▶ **Stated goal**
Turn the data lines into a numbered list, starting with the line that contains "family: Cyperaceae" and going on through the line that contains "locality: Robe Lake, near Valdez", leaving out any blank lines. Include only those lines.

▶ **Provided material**

- - - - -

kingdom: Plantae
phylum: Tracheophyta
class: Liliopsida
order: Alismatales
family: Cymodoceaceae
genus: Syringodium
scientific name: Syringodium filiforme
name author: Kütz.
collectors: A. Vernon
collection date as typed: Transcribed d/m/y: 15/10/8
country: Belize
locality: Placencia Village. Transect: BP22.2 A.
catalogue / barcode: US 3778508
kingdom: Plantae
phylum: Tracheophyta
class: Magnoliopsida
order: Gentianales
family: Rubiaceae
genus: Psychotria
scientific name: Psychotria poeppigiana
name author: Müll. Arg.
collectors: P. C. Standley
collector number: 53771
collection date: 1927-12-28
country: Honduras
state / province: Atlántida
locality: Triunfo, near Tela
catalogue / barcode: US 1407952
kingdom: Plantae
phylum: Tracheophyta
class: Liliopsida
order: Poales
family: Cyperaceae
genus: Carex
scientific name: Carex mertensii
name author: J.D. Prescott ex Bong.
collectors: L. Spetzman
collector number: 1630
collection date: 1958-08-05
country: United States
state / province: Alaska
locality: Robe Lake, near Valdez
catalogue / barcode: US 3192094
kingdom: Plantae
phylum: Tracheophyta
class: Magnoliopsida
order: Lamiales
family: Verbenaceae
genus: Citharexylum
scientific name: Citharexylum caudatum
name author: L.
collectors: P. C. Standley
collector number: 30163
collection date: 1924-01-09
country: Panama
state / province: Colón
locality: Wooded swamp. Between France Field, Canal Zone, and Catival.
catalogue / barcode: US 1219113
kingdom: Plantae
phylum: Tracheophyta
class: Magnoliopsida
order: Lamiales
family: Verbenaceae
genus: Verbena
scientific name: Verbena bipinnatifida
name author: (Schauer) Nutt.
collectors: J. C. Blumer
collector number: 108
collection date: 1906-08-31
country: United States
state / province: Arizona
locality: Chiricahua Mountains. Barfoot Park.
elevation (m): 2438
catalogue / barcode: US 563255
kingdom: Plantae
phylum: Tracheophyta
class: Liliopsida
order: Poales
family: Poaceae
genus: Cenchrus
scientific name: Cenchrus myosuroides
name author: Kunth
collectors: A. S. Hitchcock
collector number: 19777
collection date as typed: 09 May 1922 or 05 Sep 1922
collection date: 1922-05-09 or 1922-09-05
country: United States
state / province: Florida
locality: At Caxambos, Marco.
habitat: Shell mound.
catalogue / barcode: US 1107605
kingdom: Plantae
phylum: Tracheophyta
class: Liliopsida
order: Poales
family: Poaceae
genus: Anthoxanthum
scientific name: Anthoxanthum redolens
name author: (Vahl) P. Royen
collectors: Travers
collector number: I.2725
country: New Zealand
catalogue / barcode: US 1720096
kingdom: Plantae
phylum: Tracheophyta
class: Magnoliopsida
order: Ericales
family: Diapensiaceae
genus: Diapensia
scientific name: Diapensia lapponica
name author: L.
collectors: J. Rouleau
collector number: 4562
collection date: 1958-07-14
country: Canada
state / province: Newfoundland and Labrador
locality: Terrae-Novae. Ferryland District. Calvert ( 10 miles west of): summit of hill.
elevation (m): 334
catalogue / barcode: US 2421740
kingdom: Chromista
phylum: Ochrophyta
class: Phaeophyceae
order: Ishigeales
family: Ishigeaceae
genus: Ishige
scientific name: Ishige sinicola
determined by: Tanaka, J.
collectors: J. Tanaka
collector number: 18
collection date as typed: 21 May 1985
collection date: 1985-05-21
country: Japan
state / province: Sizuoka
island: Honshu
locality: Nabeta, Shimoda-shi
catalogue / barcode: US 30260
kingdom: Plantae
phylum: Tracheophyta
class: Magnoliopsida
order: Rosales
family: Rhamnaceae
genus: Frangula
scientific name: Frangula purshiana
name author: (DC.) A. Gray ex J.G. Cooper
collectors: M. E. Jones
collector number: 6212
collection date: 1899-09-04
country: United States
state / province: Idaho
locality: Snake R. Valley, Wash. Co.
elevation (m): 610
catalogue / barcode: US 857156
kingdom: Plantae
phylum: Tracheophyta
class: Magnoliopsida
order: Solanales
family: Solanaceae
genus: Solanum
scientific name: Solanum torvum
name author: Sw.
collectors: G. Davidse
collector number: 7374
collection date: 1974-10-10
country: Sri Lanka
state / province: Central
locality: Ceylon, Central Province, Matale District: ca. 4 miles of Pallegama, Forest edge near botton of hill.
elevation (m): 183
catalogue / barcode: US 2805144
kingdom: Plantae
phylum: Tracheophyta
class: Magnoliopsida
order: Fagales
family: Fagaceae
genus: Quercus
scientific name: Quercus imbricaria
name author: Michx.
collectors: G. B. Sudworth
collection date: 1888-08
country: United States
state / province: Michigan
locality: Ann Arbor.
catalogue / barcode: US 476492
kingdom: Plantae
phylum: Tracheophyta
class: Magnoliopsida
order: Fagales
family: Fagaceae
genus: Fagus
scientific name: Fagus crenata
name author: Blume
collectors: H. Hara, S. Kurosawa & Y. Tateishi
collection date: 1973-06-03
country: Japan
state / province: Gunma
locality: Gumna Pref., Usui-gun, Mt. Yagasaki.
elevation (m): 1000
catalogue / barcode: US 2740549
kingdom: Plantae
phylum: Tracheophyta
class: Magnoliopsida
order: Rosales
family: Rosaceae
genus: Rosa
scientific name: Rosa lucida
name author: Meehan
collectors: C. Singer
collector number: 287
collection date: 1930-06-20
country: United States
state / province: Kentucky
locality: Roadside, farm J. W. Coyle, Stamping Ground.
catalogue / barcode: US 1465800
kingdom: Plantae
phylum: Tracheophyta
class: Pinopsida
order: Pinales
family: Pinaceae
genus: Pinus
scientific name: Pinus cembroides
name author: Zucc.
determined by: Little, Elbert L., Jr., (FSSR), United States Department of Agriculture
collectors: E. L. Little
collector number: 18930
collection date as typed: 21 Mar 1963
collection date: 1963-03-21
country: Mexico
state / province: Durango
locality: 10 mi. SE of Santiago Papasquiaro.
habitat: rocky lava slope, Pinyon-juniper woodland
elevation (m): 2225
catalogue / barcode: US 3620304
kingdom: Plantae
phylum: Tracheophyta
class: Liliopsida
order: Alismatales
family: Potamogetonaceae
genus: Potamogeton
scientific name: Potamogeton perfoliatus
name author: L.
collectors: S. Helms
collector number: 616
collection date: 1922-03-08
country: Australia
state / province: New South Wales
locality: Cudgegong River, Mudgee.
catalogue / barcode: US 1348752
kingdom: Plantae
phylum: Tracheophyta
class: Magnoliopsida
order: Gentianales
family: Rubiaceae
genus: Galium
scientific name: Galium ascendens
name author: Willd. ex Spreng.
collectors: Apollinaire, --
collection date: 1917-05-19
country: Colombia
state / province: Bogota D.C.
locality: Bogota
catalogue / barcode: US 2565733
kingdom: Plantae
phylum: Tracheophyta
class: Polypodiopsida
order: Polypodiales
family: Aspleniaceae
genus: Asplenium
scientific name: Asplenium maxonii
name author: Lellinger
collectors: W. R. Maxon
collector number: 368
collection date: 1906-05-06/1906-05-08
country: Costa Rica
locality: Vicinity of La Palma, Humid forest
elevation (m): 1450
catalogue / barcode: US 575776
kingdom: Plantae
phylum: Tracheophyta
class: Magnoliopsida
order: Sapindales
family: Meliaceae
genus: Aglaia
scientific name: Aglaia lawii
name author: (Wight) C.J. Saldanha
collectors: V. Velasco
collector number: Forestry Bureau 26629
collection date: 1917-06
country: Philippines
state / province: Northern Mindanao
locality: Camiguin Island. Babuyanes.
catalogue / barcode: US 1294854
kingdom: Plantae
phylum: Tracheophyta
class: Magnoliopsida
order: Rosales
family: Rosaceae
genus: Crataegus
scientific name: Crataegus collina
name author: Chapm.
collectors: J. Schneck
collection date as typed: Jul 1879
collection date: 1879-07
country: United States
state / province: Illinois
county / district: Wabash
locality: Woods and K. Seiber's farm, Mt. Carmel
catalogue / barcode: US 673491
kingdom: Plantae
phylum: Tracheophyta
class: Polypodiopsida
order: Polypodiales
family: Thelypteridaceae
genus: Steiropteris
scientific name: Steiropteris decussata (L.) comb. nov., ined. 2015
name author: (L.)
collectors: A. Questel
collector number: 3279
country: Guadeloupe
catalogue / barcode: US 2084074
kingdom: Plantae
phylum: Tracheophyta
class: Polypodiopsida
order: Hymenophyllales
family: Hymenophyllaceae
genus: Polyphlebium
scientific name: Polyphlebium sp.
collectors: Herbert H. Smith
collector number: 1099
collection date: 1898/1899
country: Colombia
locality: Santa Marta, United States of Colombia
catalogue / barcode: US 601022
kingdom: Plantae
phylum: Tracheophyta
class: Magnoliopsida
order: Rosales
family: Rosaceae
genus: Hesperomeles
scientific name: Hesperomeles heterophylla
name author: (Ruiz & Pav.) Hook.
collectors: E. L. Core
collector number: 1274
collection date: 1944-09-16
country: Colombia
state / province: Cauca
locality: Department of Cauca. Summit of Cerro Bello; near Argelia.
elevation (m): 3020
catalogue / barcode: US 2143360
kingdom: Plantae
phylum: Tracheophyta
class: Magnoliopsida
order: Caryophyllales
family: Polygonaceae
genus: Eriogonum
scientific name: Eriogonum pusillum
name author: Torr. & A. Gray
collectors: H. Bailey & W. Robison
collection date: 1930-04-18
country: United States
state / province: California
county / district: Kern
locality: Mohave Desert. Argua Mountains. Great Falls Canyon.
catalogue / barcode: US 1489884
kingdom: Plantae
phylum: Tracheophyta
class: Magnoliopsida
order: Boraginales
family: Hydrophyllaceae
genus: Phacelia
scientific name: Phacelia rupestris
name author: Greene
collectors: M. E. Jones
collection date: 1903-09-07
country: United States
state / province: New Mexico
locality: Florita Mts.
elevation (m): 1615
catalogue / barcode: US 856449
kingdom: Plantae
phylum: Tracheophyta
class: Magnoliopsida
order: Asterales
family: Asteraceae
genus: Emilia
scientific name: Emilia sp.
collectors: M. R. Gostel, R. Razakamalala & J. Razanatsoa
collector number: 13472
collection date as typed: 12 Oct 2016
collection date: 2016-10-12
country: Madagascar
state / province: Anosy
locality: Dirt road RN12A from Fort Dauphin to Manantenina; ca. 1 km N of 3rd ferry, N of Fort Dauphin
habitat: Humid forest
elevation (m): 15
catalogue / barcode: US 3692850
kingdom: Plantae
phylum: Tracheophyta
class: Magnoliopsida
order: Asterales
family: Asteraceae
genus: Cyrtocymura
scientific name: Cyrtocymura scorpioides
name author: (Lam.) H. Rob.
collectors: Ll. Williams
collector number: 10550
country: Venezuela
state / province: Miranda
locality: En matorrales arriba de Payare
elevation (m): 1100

- - - - -

▶ **Solution for this task**
1. family: Cyperaceae
2. genus: Carex
3. scientific name: Carex mertensii
4. name author: J.D. Prescott ex Bong.
5. collectors: L. Spetzman
6. collector number: 1630
7. collection date: 1958-08-05
8. country: United States
9. state / province: Alaska
10. locality: Robe Lake, near Valdez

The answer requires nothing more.